→ **Task item**
Among the records below, find the line that has "left front paw: (647, 608)"; from there, give the lines again exactly, and stop after the line that has "right elbow: (187, 351)".

(Excerpts from a dataset)
= = = =

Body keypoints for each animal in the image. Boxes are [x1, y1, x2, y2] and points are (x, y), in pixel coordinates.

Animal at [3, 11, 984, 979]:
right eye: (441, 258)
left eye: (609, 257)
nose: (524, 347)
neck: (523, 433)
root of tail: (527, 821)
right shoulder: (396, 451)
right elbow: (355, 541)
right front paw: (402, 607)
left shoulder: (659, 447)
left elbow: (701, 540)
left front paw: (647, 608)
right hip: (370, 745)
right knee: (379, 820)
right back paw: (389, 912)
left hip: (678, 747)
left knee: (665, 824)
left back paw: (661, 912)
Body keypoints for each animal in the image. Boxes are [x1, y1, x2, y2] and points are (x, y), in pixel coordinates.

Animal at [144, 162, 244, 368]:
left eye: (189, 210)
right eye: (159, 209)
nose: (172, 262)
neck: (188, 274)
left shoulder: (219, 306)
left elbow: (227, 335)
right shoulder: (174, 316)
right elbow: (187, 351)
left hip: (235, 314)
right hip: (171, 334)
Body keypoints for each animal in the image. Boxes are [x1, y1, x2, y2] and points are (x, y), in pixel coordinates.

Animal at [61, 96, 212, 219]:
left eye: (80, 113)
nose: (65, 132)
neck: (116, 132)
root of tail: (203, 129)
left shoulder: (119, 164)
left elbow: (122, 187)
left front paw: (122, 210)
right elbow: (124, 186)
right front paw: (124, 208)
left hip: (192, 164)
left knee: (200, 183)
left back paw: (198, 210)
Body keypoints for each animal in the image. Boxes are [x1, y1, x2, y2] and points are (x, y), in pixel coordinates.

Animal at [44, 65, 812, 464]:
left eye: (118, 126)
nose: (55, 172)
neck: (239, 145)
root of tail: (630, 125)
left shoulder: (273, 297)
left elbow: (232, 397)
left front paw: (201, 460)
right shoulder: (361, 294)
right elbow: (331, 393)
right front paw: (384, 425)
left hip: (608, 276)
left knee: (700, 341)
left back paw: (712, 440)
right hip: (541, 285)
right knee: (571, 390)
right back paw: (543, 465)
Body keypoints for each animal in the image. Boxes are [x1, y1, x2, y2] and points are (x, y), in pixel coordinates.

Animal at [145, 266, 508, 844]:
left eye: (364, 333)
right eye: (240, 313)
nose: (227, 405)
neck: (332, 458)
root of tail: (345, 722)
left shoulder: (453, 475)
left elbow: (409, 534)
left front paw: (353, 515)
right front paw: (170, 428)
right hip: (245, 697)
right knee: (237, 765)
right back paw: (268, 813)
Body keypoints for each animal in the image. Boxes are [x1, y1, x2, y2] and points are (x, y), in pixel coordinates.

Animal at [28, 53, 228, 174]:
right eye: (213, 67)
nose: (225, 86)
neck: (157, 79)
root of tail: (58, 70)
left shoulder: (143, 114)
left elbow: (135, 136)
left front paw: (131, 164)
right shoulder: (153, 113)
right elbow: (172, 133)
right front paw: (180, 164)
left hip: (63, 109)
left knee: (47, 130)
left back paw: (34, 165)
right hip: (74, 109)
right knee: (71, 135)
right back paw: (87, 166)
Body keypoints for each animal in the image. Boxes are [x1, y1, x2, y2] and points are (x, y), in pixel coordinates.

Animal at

= = = =

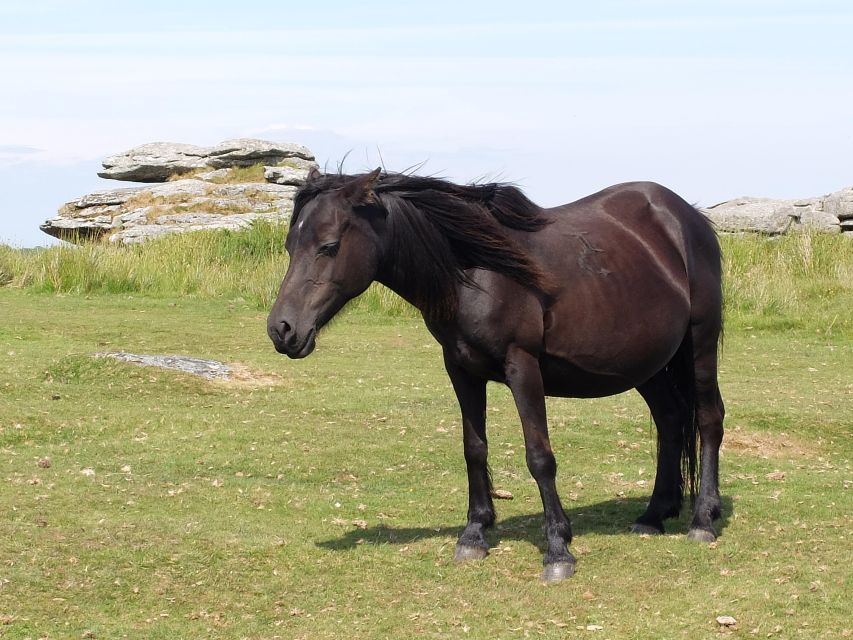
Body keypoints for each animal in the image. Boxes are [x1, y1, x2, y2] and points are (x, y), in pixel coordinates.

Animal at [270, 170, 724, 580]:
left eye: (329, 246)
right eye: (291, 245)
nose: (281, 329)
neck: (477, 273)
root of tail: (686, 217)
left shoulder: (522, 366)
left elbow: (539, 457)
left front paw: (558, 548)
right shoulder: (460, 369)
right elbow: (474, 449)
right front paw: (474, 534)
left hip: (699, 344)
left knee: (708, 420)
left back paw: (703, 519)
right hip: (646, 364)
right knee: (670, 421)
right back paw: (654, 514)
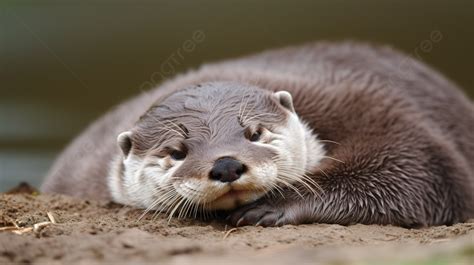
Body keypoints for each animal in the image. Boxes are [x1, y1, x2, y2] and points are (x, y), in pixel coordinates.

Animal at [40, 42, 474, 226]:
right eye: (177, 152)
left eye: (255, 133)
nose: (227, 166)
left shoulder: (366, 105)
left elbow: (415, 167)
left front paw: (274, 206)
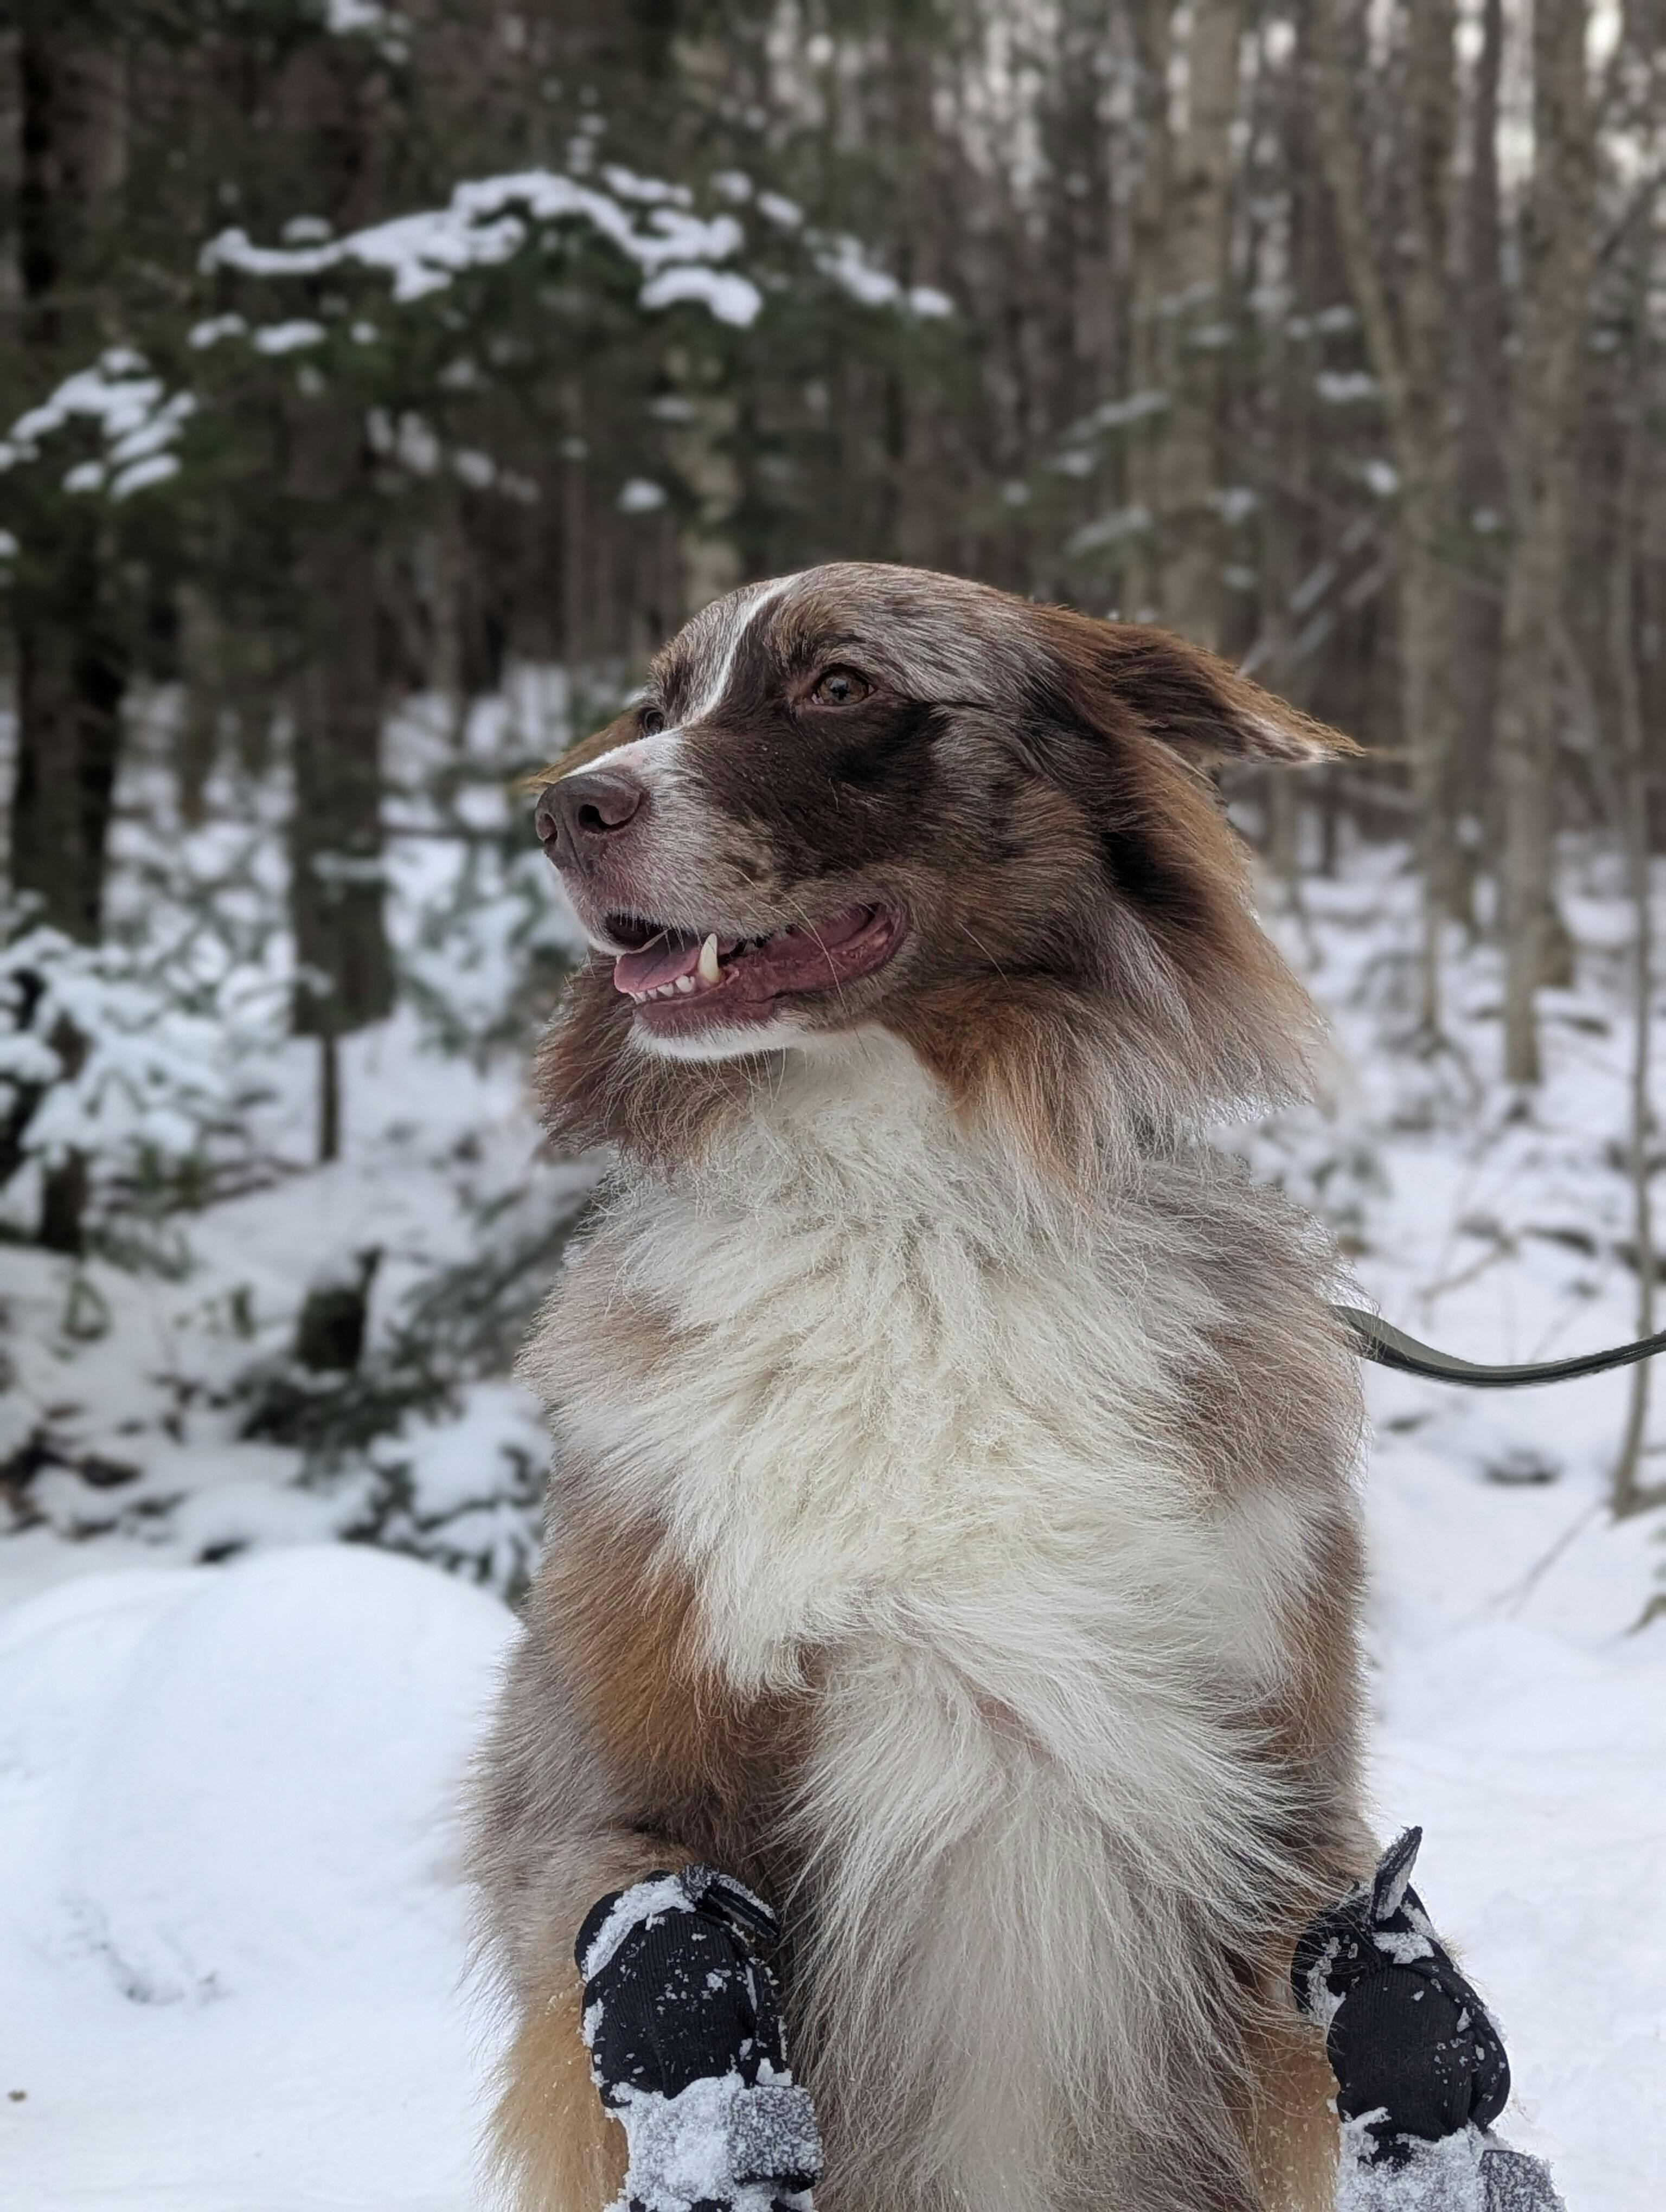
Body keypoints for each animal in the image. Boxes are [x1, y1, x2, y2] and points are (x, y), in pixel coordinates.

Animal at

= = = =

→ **Answer box**
left front paw: (647, 608)
right hip: (370, 745)
right knee: (379, 820)
right back paw: (389, 912)
left hip: (678, 747)
left knee: (665, 824)
left back paw: (661, 912)
Body keypoints for each animal in the image. Boxes are [x1, y1, x2, y2] and points are (x, y), in pixel coordinates.

Animal at [144, 162, 244, 368]:
left eye: (189, 210)
right eye: (159, 209)
nose: (172, 262)
neck: (188, 274)
left shoulder: (219, 306)
left elbow: (227, 335)
right shoulder: (174, 316)
right elbow: (187, 351)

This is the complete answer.